___ Exercise materials ___

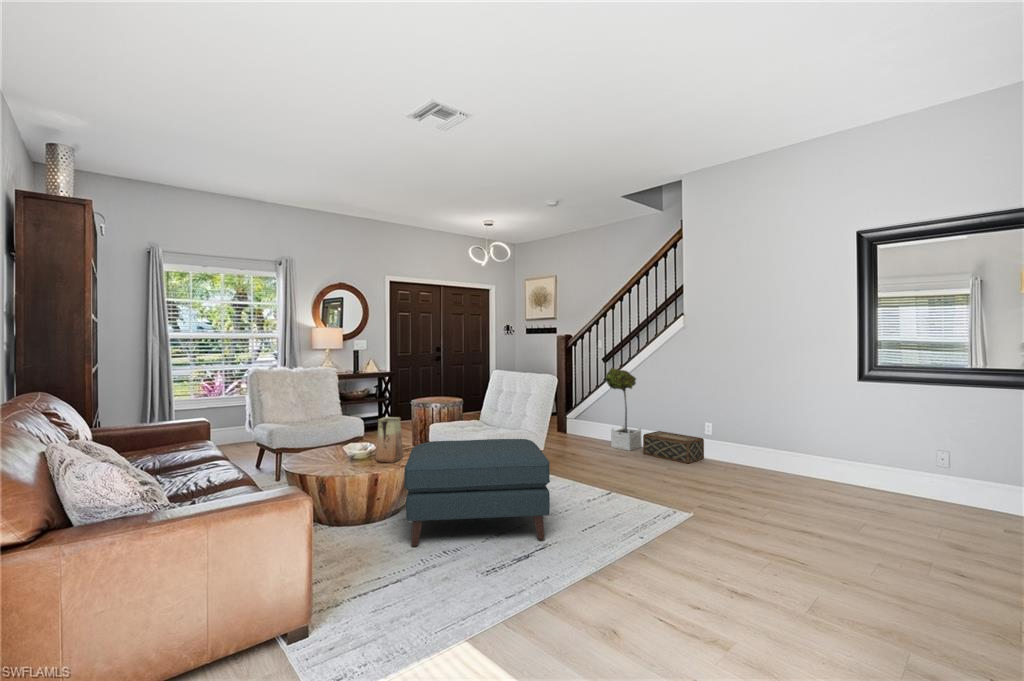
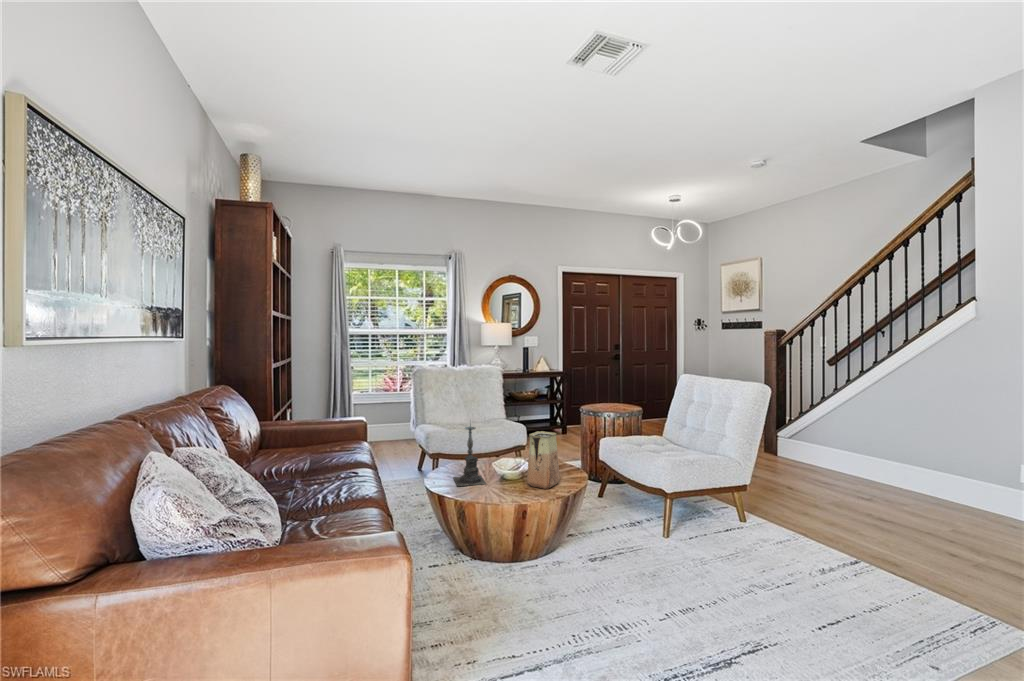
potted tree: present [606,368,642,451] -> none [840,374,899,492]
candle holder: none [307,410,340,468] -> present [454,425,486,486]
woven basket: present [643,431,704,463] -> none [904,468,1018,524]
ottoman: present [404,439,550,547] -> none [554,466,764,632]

___
___ Exercise materials ___

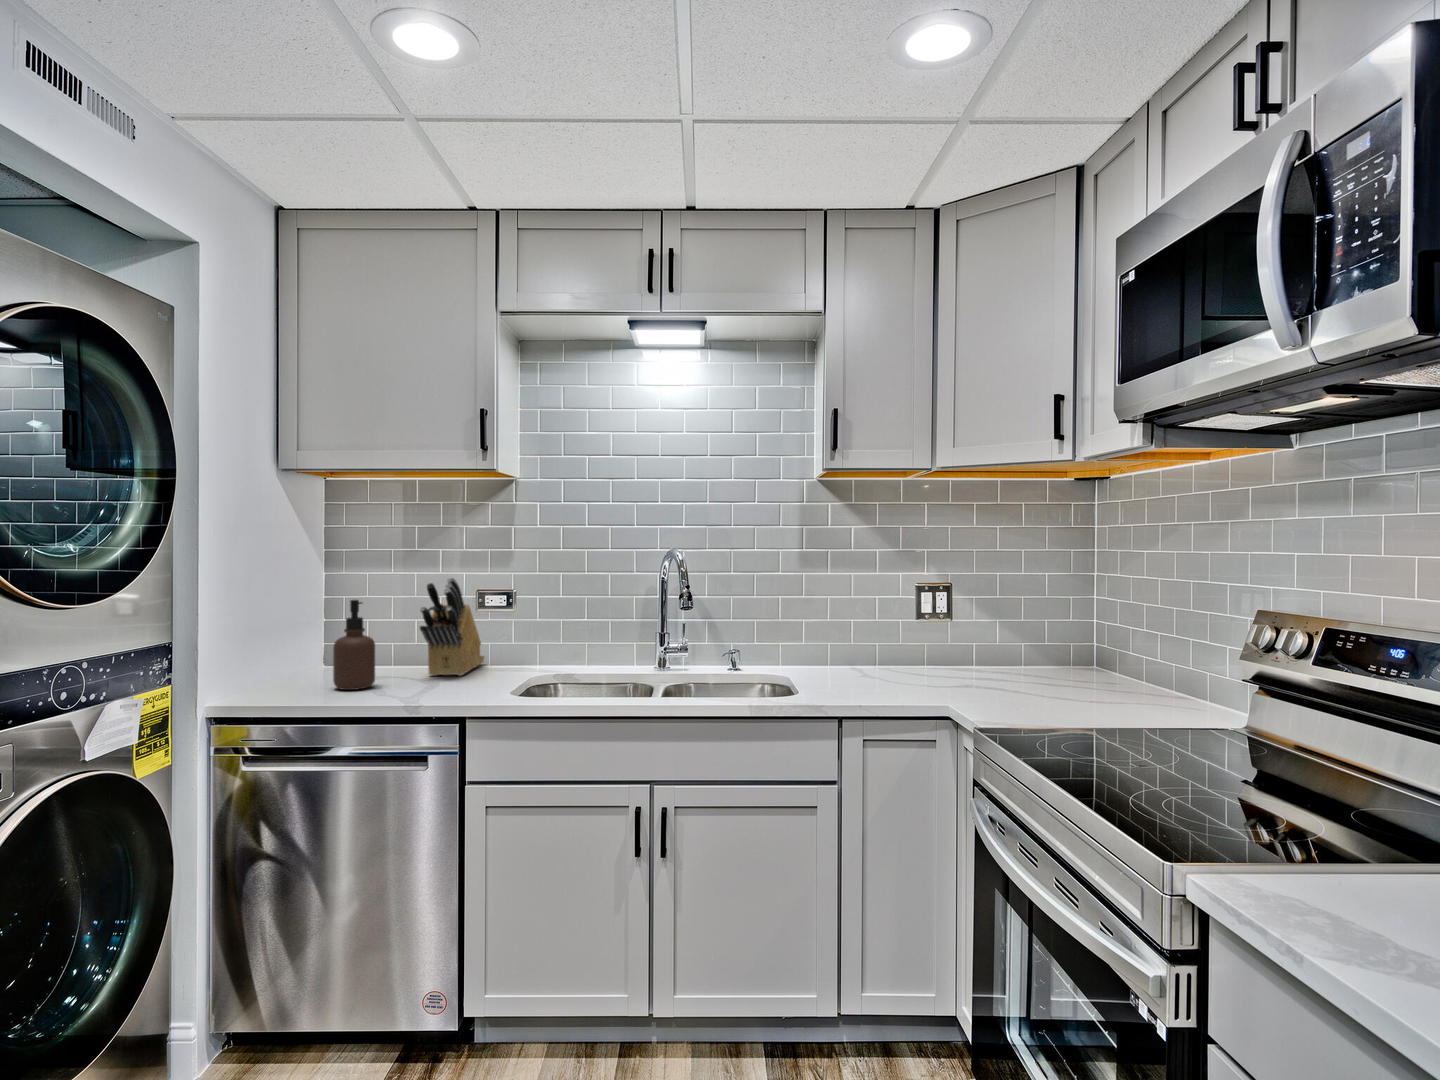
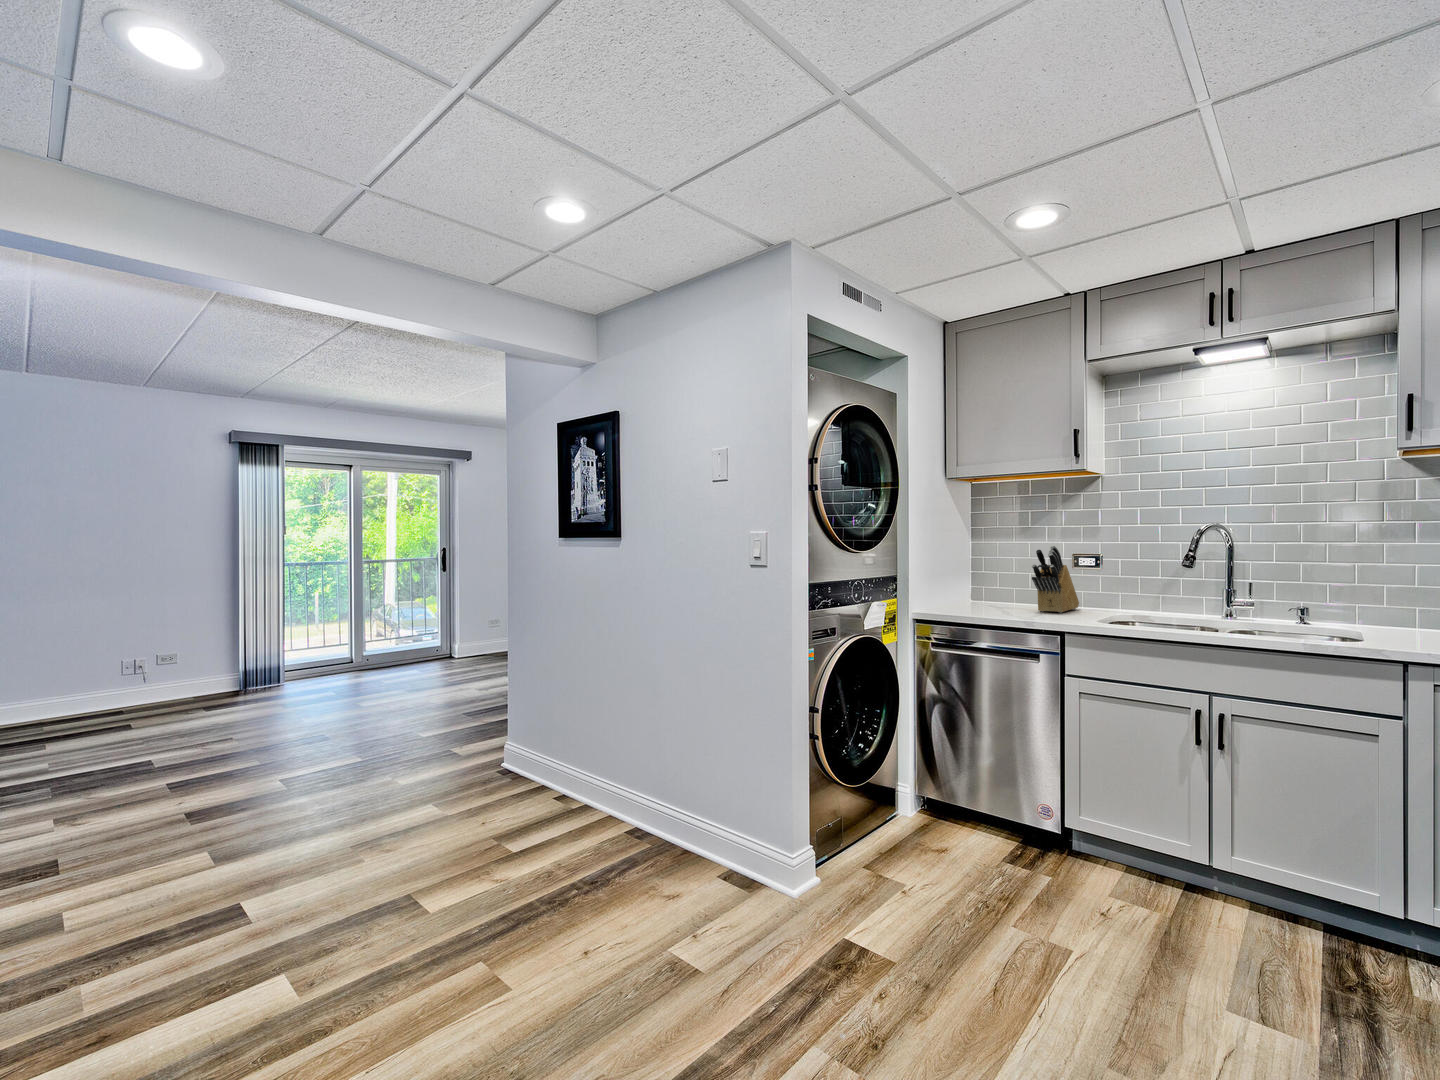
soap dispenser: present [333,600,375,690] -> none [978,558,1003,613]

___
___ Exercise materials ___

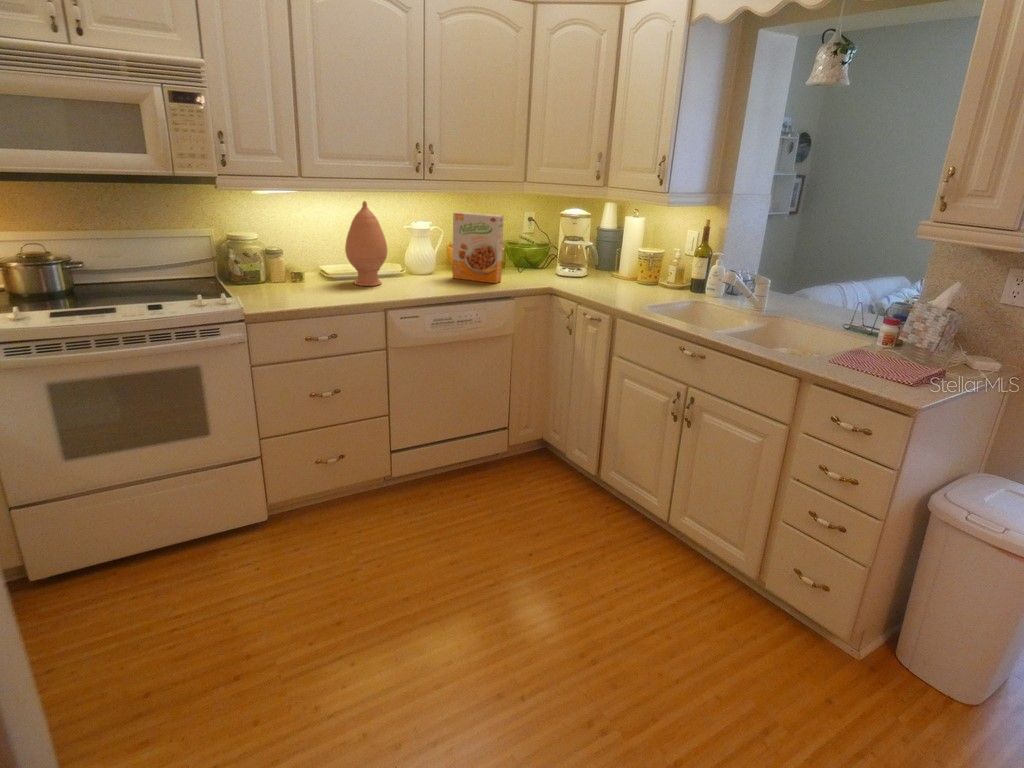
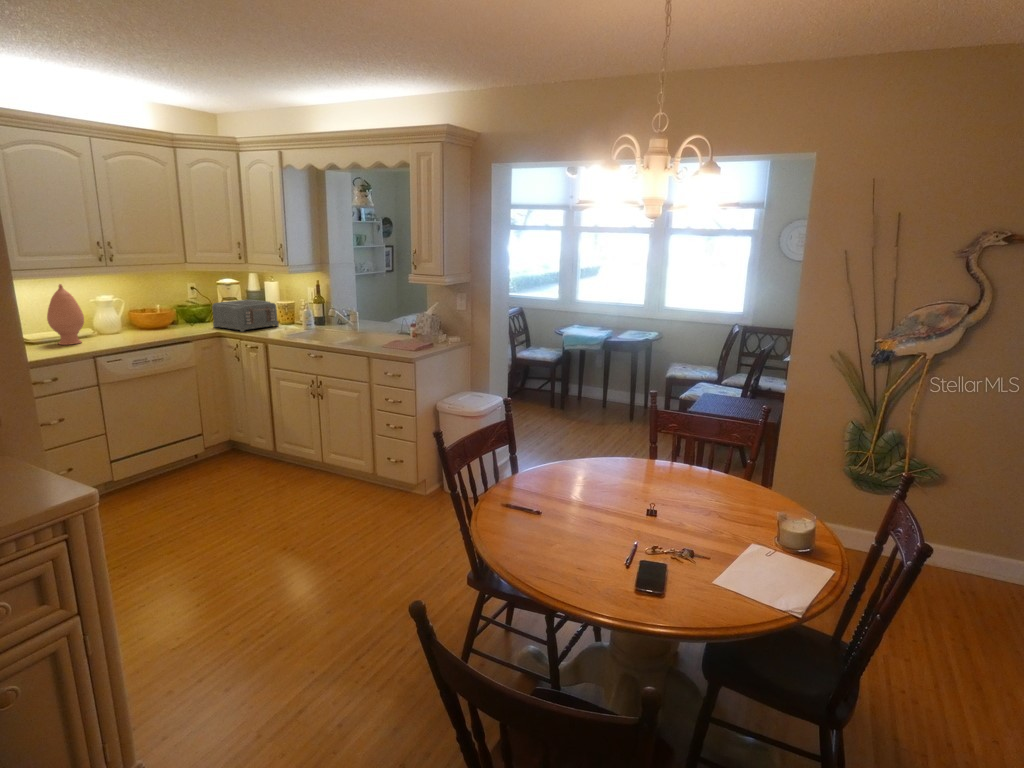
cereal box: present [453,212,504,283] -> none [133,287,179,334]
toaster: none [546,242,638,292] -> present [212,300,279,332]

___

• Aim of the exercise:
Begin at the line that has "candle holder: none" in the entries above; stop after the line that has "ottoman: present [404,439,550,547]". Transcribe exactly those lines and no others.

• Completed task:
candle holder: none [307,410,340,468] -> present [454,425,486,486]
woven basket: present [643,431,704,463] -> none [904,468,1018,524]
ottoman: present [404,439,550,547] -> none [554,466,764,632]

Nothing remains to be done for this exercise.